Not to mention the millions that might be saved from not enforcing pot related crimes. Maybe Garcia Padilla hopes legalizing the cripi will cut down on opportunities for corruption. Veremos. But if the executive order doesn’t pave the way to a concrete bill, this will all remain speculation.

The gobe, however, may be thinking in completely different terms, using the measure to send a message to the increasing number of Puerto Ricans leaving the island. He might very well be aiming to alleviate the pain of living in poverty or making ends meet without a job. Unemployment is too high, young people are leaving in droves.

A stylish musician and self-proclaimed technological shaman, Arnaldo Capo, left Puerto Rico a few years ago and found way better work in New York City where he now lives. He says, “Puerto Rico is all reggaeton. People want to go other places, and the places they visit will likely be better. Here you can have a life, you don’t have to struggle.”
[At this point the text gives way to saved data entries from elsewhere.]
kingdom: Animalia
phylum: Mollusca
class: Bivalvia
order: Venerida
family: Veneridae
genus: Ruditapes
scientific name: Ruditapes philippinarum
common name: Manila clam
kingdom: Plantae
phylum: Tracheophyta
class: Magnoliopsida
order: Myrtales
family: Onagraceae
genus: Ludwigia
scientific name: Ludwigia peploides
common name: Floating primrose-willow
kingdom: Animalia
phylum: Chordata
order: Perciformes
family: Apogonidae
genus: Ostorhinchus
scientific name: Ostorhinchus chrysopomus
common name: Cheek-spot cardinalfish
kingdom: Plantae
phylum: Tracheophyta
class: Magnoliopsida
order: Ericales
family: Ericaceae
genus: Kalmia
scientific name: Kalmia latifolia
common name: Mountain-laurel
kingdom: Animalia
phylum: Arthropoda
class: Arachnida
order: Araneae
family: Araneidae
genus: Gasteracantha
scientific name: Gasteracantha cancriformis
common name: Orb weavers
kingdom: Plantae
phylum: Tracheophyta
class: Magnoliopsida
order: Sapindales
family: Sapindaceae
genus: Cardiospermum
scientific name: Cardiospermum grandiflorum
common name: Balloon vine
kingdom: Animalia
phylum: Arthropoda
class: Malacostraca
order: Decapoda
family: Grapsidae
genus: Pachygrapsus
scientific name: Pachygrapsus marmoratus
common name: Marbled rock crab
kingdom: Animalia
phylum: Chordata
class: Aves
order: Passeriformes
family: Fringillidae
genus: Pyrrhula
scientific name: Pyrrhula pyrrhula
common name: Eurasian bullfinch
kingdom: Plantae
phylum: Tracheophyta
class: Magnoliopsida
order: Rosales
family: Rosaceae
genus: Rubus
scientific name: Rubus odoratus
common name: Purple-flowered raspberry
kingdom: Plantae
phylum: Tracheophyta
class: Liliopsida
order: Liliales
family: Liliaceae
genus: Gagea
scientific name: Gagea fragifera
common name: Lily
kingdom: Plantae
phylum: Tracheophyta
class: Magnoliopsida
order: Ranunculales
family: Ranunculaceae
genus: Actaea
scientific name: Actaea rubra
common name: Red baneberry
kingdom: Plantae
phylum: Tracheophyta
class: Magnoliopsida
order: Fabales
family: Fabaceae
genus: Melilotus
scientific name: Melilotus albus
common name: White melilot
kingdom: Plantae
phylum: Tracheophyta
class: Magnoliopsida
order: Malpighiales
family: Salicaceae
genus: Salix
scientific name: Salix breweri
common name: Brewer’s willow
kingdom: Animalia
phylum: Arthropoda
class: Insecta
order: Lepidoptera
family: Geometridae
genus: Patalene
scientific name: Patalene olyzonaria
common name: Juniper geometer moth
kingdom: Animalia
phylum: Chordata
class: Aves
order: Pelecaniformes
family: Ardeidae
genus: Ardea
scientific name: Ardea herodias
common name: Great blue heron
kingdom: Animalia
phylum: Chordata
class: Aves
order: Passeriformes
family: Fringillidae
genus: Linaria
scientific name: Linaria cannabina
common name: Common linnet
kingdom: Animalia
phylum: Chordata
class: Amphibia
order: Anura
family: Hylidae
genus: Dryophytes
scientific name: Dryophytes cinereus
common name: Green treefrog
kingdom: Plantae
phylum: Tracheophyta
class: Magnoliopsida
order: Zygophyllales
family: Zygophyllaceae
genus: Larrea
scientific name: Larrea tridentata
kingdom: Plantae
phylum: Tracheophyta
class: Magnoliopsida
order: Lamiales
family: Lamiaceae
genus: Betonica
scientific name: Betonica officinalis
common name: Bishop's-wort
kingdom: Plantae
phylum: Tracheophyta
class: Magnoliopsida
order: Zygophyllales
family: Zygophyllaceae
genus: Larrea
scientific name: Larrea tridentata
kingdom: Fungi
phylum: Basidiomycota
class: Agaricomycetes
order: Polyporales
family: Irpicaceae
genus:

But, he says, legalizing marijuana will help. It will bring people of different levels of education and class together. “It’s going to create new paths.”

New paths for revenue, new paths for pain relief, and maybe even a few new jobs. It may bring people together, break down long held stereotypes and old prejudices. It will certainly make conversations about the Nationals and statehood seem oh so much more interesting. And that’s a good thing.